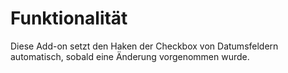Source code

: # Funktionalität

Diese Add-on setzt den Haken der Checkbox von Datumsfeldern automatisch, sobald eine Änderung vorgenommen wurde.
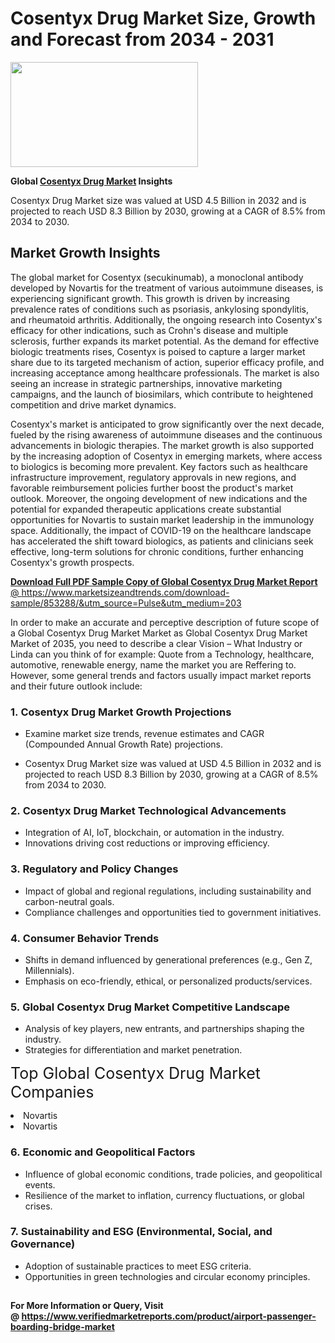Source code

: <H1>Cosentyx Drug Market Size, Growth and Forecast from 2034 - 2031</H1><img class="aligncenter size-medium wp-image-584254" src="https://thirdeyenews.in/wp-content/uploads/2034/09/Global-Market-Research-300x168.jpeg" alt="" width="300" height="168" /><p><strong>Global&nbsp;<a href="https://www.marketsizeandtrends.com/download-sample/853288/&amp;utm_source=Pulse&amp;utm_medium=203">Cosentyx Drug Market</a> Insights</strong></p><p>Cosentyx Drug Market size was valued at USD 4.5 Billion in 2032 and is projected to reach USD 8.3 Billion by 2030, growing at a CAGR of 8.5% from 2034 to 2030.</p><p><h2>Market Growth Insights</h2> <p>The global market for Cosentyx (secukinumab), a monoclonal antibody developed by Novartis for the treatment of various autoimmune diseases, is experiencing significant growth. This growth is driven by increasing prevalence rates of conditions such as psoriasis, ankylosing spondylitis, and rheumatoid arthritis. Additionally, the ongoing research into Cosentyx's efficacy for other indications, such as Crohn's disease and multiple sclerosis, further expands its market potential. As the demand for effective biologic treatments rises, Cosentyx is poised to capture a larger market share due to its targeted mechanism of action, superior efficacy profile, and increasing acceptance among healthcare professionals. The market is also seeing an increase in strategic partnerships, innovative marketing campaigns, and the launch of biosimilars, which contribute to heightened competition and drive market dynamics.</p> <p><a href="#"></a></p> <p>Cosentyx's market is anticipated to grow significantly over the next decade, fueled by the rising awareness of autoimmune diseases and the continuous advancements in biologic therapies. The market growth is also supported by the increasing adoption of Cosentyx in emerging markets, where access to biologics is becoming more prevalent. Key factors such as healthcare infrastructure improvement, regulatory approvals in new regions, and favorable reimbursement policies further boost the product's market outlook. Moreover, the ongoing development of new indications and the potential for expanded therapeutic applications create substantial opportunities for Novartis to sustain market leadership in the immunology space. Additionally, the impact of COVID-19 on the healthcare landscape has accelerated the shift toward biologics, as patients and clinicians seek effective, long-term solutions for chronic conditions, further enhancing Cosentyx's growth prospects.</p> <p><a href="#"></p><p><span class=""><strong>Download Full PDF Sample Copy of Global Cosentyx Drug Market Report</strong> @ <a href="https://www.marketsizeandtrends.com/download-sample/853288/&amp;utm_source=Pulse&amp;utm_medium=203" target="_blank">https://www.marketsizeandtrends.com/download-sample/853288/&amp;utm_source=Pulse&amp;utm_medium=203</a></span></p><p>In order to make an accurate and perceptive description of future scope of a Global&nbsp;Cosentyx Drug Market Market as Global&nbsp;Cosentyx Drug Market Market of 2035, you need to describe a clear Vision &ndash; What Industry or Linda can you think of for example: Quote from a Technology, healthcare, automotive, renewable energy, name the market you are Reffering to. However, some general trends and factors usually impact market reports and their future outlook include:</p><h3>1.&nbsp;<strong>Cosentyx Drug Market Growth Projections</strong></h3><ul><li>Examine market size trends, revenue estimates and CAGR (Compounded Annual Growth Rate) projections.</li><li><p>Cosentyx Drug Market size was valued at USD 4.5 Billion in 2032 and is projected to reach USD 8.3 Billion by 2030, growing at a CAGR of 8.5% from 2034 to 2030.</p></li></ul><h3>2.&nbsp;<strong>Cosentyx Drug Market Technological Advancements</strong></h3><ul><li>Integration of AI, IoT, blockchain, or automation in the industry.</li><li>Innovations driving cost reductions or improving efficiency.</li></ul><h3>3.&nbsp;<strong>Regulatory and Policy Changes</strong></h3><ul><li>Impact of global and regional regulations, including sustainability and carbon-neutral goals.</li><li>Compliance challenges and opportunities tied to government initiatives.</li></ul><h3>4.&nbsp;<strong>Consumer Behavior Trends</strong></h3><ul><li>Shifts in demand influenced by generational preferences (e.g., Gen Z, Millennials).</li><li>Emphasis on eco-friendly, ethical, or personalized products/services.</li></ul><h3>5.&nbsp;<strong>Global Cosentyx Drug Market Competitive Landscape</strong></h3><ul><li>Analysis of key players, new entrants, and partnerships shaping the industry.</li><li>Strategies for differentiation and market penetration.</li></ul><p data-pm-slice="1 1 []"><span style="color: inherit; font-family: inherit; font-size: 25px;">Top Global Cosentyx Drug Market Companies</span></p><div class="" data-test-id=""><p><li>Novartis</li><li> Novartis</li></p></div><h3>6.&nbsp;<strong>Economic and Geopolitical Factors</strong></h3><ul><li>Influence of global economic conditions, trade policies, and geopolitical events.</li><li>Resilience of the market to inflation, currency fluctuations, or global crises.</li></ul><h3>7.&nbsp;<strong>Sustainability and ESG (Environmental, Social, and Governance)</strong></h3><ul><li>Adoption of sustainable practices to meet ESG criteria.</li><li>Opportunities in green technologies and circular economy principles.</li></ul><h2><strong style="font-size: 14px;">For More Information or Query, Visit @&nbsp;</strong><a style="background-color: #ffffff; font-size: 14px;" href="https://www.marketsizeandtrends.com/report/cosentyx-drug-market/" target="_blank">https://www.verifiedmarketreports.com/product/airport-passenger-boarding-bridge-market</a></h2>
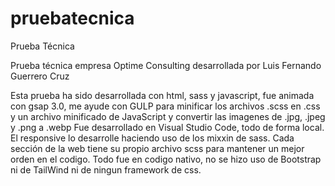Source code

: # pruebatecnica
Prueba Técnica

Prueba técnica empresa Optime Consulting desarrollada por Luis Fernando Guerrero Cruz

Esta prueba ha sido desarrollada con html, sass y javascript, 
fue animada con gsap 3.0, me ayude con GULP para minificar los archivos .scss en .css y 
un archivo minificado de JavaScript y convertir las imagenes de .jpg, .jpeg y .png a .webp
Fue desarrollado en Visual Studio Code, todo de forma local. 
El responsive lo desarrolle haciendo uso de los mixxin de sass.
Cada sección de la web tiene su propio archivo scss para mantener un mejor orden en el codigo.
Todo fue en codigo nativo, no se hizo uso de Bootstrap ni de TailWind ni de ningun framework de css.
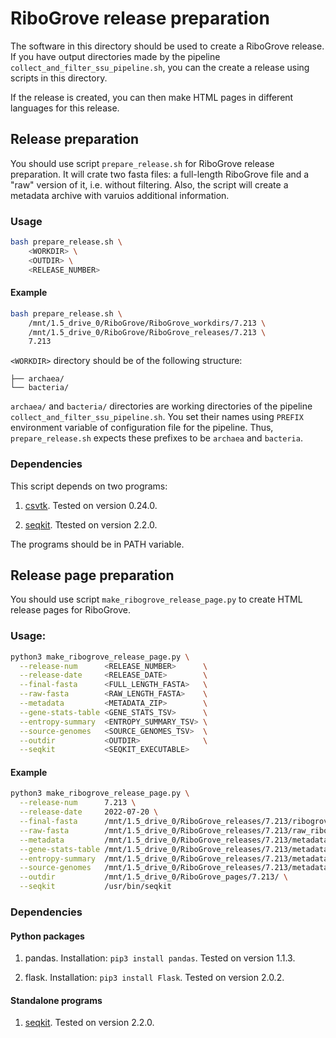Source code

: # RiboGrove release preparation

The software in this directory should be used to create a RiboGrove release. If you have output directories made by the pipeline `collect_and_filter_ssu_pipeline.sh`, you can the create a release using scripts in this directory.

If the release is created, you can then make HTML pages in different languages for this release.

## Release preparation

You should use script `prepare_release.sh` for RiboGrove release preparation. It will crate two fasta files: a full-length RiboGrove file and a "raw" version of it, i.e. without filtering. Also, the script will create a metadata archive with varuios additional information.

### Usage

```bash
bash prepare_release.sh \
    <WORKDIR> \
    <OUTDIR> \
    <RELEASE_NUMBER>
```

#### Example

```bash
bash prepare_release.sh \
    /mnt/1.5_drive_0/RiboGrove/RiboGrove_workdirs/7.213 \
    /mnt/1.5_drive_0/RiboGrove/RiboGrove_releases/7.213 \
    7.213
```

`<WORKDIR>` directory should be of the following structure:

```
├── archaea/
└── bacteria/
```

`archaea/` and `bacteria/` directories are working directories of the pipeline `collect_and_filter_ssu_pipeline.sh`. You set their names using `PREFIX` environment variable of configuration file for the pipeline. Thus, `prepare_release.sh` expects these prefixes to be `archaea` and `bacteria`.

### Dependencies

This script depends on two programs:

1. [csvtk](https://github.com/shenwei356/csvtk). Tested on version 0.24.0.

2. [seqkit](https://github.com/shenwei356/seqkit). Ttested on version 2.2.0.

The programs should be in PATH variable.


## Release page preparation

You should use script `make_ribogrove_release_page.py` to create HTML release pages for RiboGrove.

### Usage:

```bash
python3 make_ribogrove_release_page.py \
  --release-num      <RELEASE_NUMBER>      \
  --release-date     <RELEASE_DATE>        \
  --final-fasta      <FULL_LENGTH_FASTA>   \
  --raw-fasta        <RAW_LENGTH_FASTA>    \
  --metadata         <METADATA_ZIP>        \
  --gene-stats-table <GENE_STATS_TSV>      \
  --entropy-summary  <ENTROPY_SUMMARY_TSV> \
  --source-genomes   <SOURCE_GENOMES_TSV>  \
  --outdir           <OUTDIR>              \
  --seqkit           <SEQKIT_EXECUTABLE>
```

#### Example

```bash
python3 make_ribogrove_release_page.py \
  --release-num      7.213 \
  --release-date     2022-07-20 \
  --final-fasta      /mnt/1.5_drive_0/RiboGrove_releases/7.213/ribogrove_7.213_sequences.fasta.gz \
  --raw-fasta        /mnt/1.5_drive_0/RiboGrove_releases/7.213/raw_ribogrove_7.213_sequences.fasta.gz \
  --metadata         /mnt/1.5_drive_0/RiboGrove_releases/7.213/metadata_ribogrove_7.213.zip \
  --gene-stats-table /mnt/1.5_drive_0/RiboGrove_releases/7.213/metadata/gene_seqs_statistics.tsv \
  --entropy-summary  /mnt/1.5_drive_0/RiboGrove_releases/7.213/metadata/entropy_summary.tsv \
  --source-genomes   /mnt/1.5_drive_0/RiboGrove_releases/7.213/metadata/source_RefSeq_genomes.tsv \
  --outdir           /mnt/1.5_drive_0/RiboGrove_pages/7.213/ \
  --seqkit           /usr/bin/seqkit
```

### Dependencies

#### Python packages

1. pandas. Installation: `pip3 install pandas`. Tested on version 1.1.3.

2. flask. Installation: `pip3 install Flask`. Tested on version 2.0.2.

#### Standalone programs

1. [seqkit](https://github.com/shenwei356/seqkit). Tested on version 2.2.0.
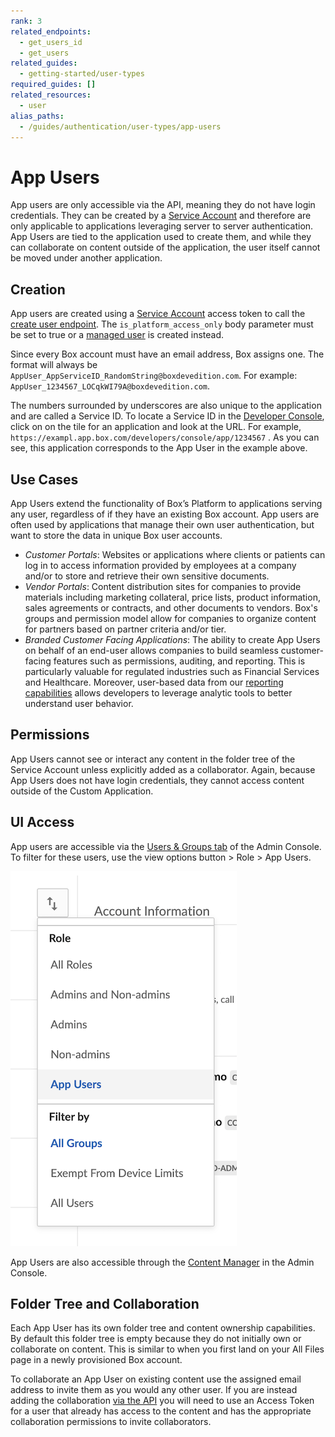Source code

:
 ```yaml
---
rank: 3
related_endpoints:
  - get_users_id
  - get_users
related_guides:
  - getting-started/user-types
required_guides: []
related_resources:
  - user
alias_paths:
  - /guides/authentication/user-types/app-users
---
```


# App Users

App users are only accessible via the API, meaning they do not have login
credentials. They can be created by a [Service Account][sa] and therefore are
only applicable to applications leveraging server to server authentication. App
Users are tied to the application used to create them, and while they can
collaborate on content outside of the application, the user itself cannot be
moved under another application.

## Creation

App users are created using a [Service Account][sa] access token to call the
[create user endpoint][createuser]. The `is_platform_access_only` body parameter
must be set to true or a [managed user][managed] is created instead.

Since every Box account must have an email address, Box assigns one. The format
will always be `AppUser_AppServiceID_RandomString@boxdevedition.com`. For
example: `AppUser_1234567_LOCqkWI79A@boxdevedition.com`.

The numbers surrounded by underscores are also unique to the application and
are called a Service ID. To locate a Service ID in the [Developer Console][dc],
click on on the tile for an application and look at the URL. For example,
`https://exampl.app.box.com/developers/console/app/1234567` . As you can see,
this application corresponds to the App User in the example above.

## Use Cases

App Users extend the functionality of Box’s Platform to applications serving any
user, regardless of if they have an existing Box account. App users are often
used by applications that manage their own user authentication, but want to
store the data in unique Box user accounts.

- *Customer Portals*: Websites or applications where clients or patients can log
  in to access information provided by employees at a company and/or to store and
  retrieve their own sensitive documents.
- *Vendor Portals*: Content distribution sites for companies to provide materials
  including marketing collateral, price lists, product information, sales
  agreements or contracts, and other documents to vendors. Box's groups and
  permission model allow for companies to organize content for partners based on
  partner criteria and/or tier.
- *Branded Customer Facing Applications*: The ability to create App Users on
 behalf of an end-user allows companies to build seamless customer-facing
 features such as permissions, auditing, and reporting. This is particularly
 valuable for regulated industries such as Financial Services and Healthcare.
 Moreover, user-based data from our [reporting capabilities][events] allows
 developers to leverage analytic tools to better understand user behavior.

## Permissions 

App Users cannot see or interact any content in the folder tree of the Service
Account unless explicitly added as a collaborator. Again, because App Users does
not have login credentials, they cannot access content outside of the
Custom Application. 

## UI Access

App users are accessible via the [Users & Groups tab][uag-tab] of the Admin
Console. To filter for these users, use the view options button > Role >
App Users.

<ImageFrame center shadow border>

![Filter for App Users](./app_users_filter.png)

</ImageFrame>

App Users are also accessible through the [Content Manager][cm] in the Admin
Console.

## Folder Tree and Collaboration

Each App User has its own folder tree and content ownership capabilities. By
default this folder tree is empty because they do not initially own or
collaborate on content. This is similar to when you first land on your All Files
page in a newly provisioned Box account. 

To collaborate an App User on existing content use the assigned email
address to invite them as you would any other user. If you are instead adding
the collaboration [via the API][collabapi] you will need to use an Access Token
for a user that already has access to the content and has the appropriate
collaboration permissions to invite collaborators.

[sa]: g://getting-started/user-types/service-account/
[createuser]: e://post-users
[managed]: g://getting-started/user-types/managed-users/
[dc]: https://app.box.com/developers/console
[events]: e://get-events/
<!-- i18n-enable localize-links -->
[uag-tab]: https://support.box.com/hc/en-us/articles/360043695714-Admin-Console-Guide
[cm]: https://support.box.com/hc/en-us/articles/360044197333-Using-the-Content-Manager
<!-- i18n-disable localize-links -->
[collabapi]: e://post-collaborations/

■ **Assigned task**:
Look through the entries above. Extract each line with the word "accessible".

■ **Written answer**:
App users are only accessible via the API, meaning they do not have login
App users are accessible via the [Users & Groups tab][uag-tab] of the Admin
App Users are also accessible through the [Content Manager][cm] in the Admin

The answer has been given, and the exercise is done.